TSX energy stocks are primed to grow their dividends
Firstly, they have drastically reduced debt. Balance sheets are fast improving. Secondly, years of low prices forced oil and gas producers to reduce excess costs, operate more efficiently, and maximize profits.
Thirdly, rather than spending excess cash on costly drilling programs, most producers are focused on paying excess cash back to shareholders. Lately, there has been a wave of announcements for substantial share buybacks, base dividend increases, and special dividends.
Combine these shareholder returns with cheap valuations, and TSX energy stocks are a perfect place for income and capital upside. Here are three of my favourite energy stocks for fast growing passive income right now.
Vermilion Energy
Vermillion Energy (TSX:VET)(NYSE:VET) doesn’t pay a big dividend — yet. Right now, its stock only yields 1%. However, it just raised its quarterly dividend 33% to $0.08 per share. That is a long shot from the $0.23 per share monthly dividend Vermillion paid in 2019.
However, the company is focused on rapidly reducing debt in 2022. It has heavy exposure to extremely high European gas prices. It expects to earn $1.9 billion of excess cash this year.
Once it hits debt targets later this year, it plans to return 50-75% of excess cash right back to shareholders. That means 2023 could be a huge year for share buybacks and further base dividend increases. At 3.5 times earnings, this is one of the cheapest mid-sized TSX energy stocks you can find.
Tourmaline Oil
A stock that has already hit its debt targets and is gushing dividends is Tourmaline Oil (TSX:TOU). This leading natural gas producer is the poster child for where most TSX energy stocks hope to be. It has already hit net zero debt on its balance sheet.
The company has great, efficient assets with long reserves.

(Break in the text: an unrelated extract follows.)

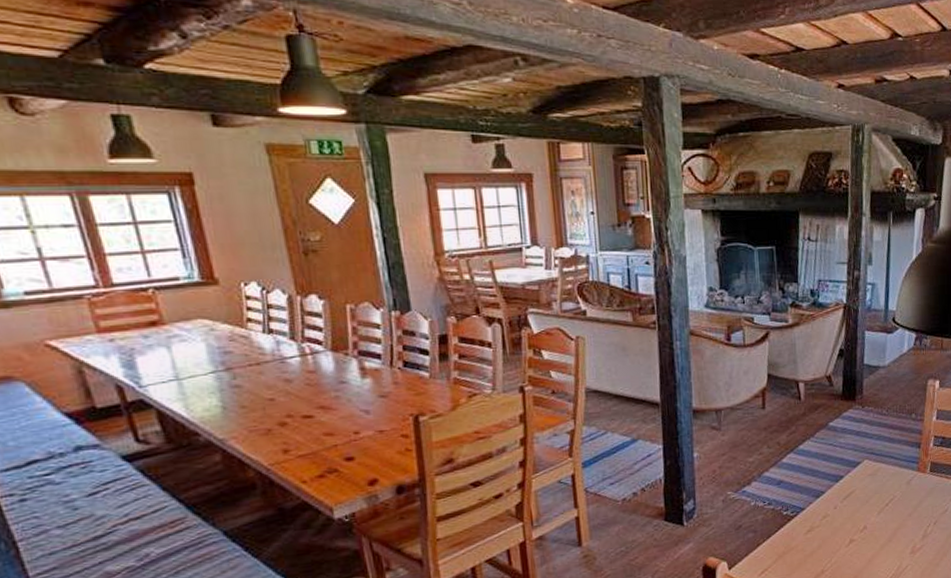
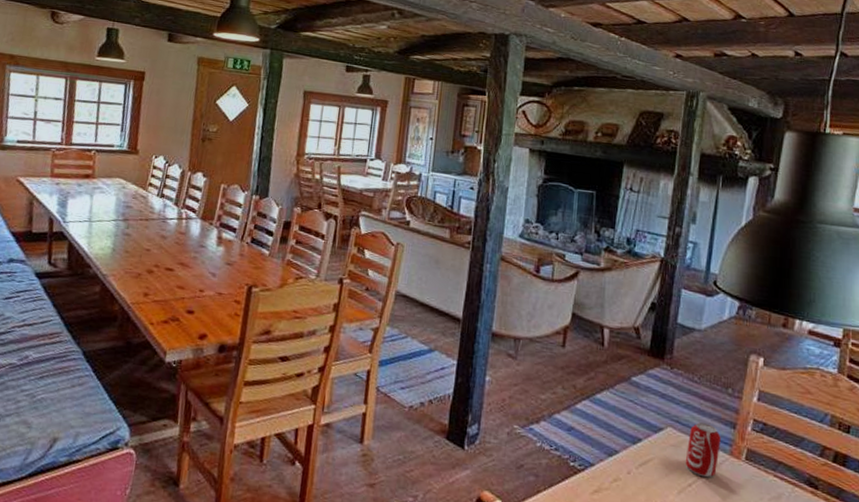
beverage can: none [881,449,909,496] -> present [685,422,721,478]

Last quarter, it produced $1.35 billion of cash flow. It just increased its annual cash flow guidance to $6.58 billion — a 28% increase!
Like Vermillion, Tourmaline does not earn a high dividend yield. At $82, it yields 1%. However, that doesn’t account for the $4.75 of special dividends per share that it has paid so far this year. Given its strong outlook, these special dividends are likely to keep coming to shareholders.

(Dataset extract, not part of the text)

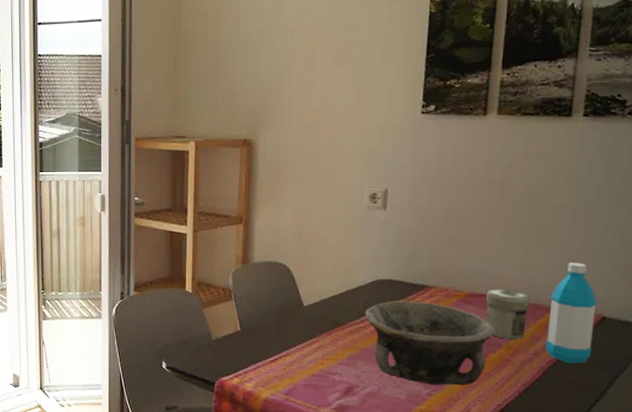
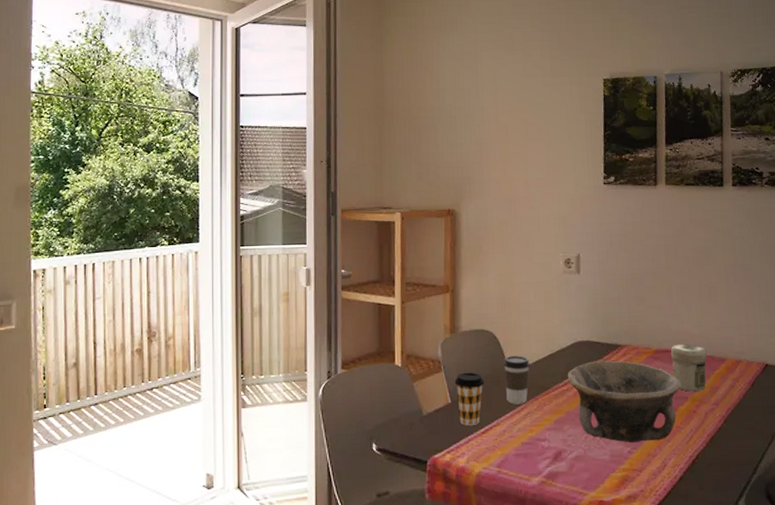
coffee cup: none [244,302,275,354] -> present [454,372,484,426]
coffee cup: none [296,289,325,337] -> present [503,355,530,404]
water bottle: present [545,263,597,364] -> none [723,316,761,410]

Canadian Natural Resources
If you are looking for a larger upfront dividend, Canadian Natural Resources (TSX:CNQ)(NYSE:CNQ) is the ideal TSX energy stock. At $71.8 per share, it is yielding 4%. You can’t beat the quality of its assets, operations, and management team. It produces oil and gas with factory efficiency and at an extreme low-cost.
It has increased its dividend by a 22% compounded annual rate for the past 22 years! Not many Canadian stocks have that sort of high-quality dividend history.
At the start of the year, this TSX energy stock increased its quarterly base dividend by 28% to $0.75 per share. In August, it also announced its first (likely of more to come) special dividend worth $1.50 per share. For quality and income, CNQ is one of the best stocks you will find for growing passive income right now.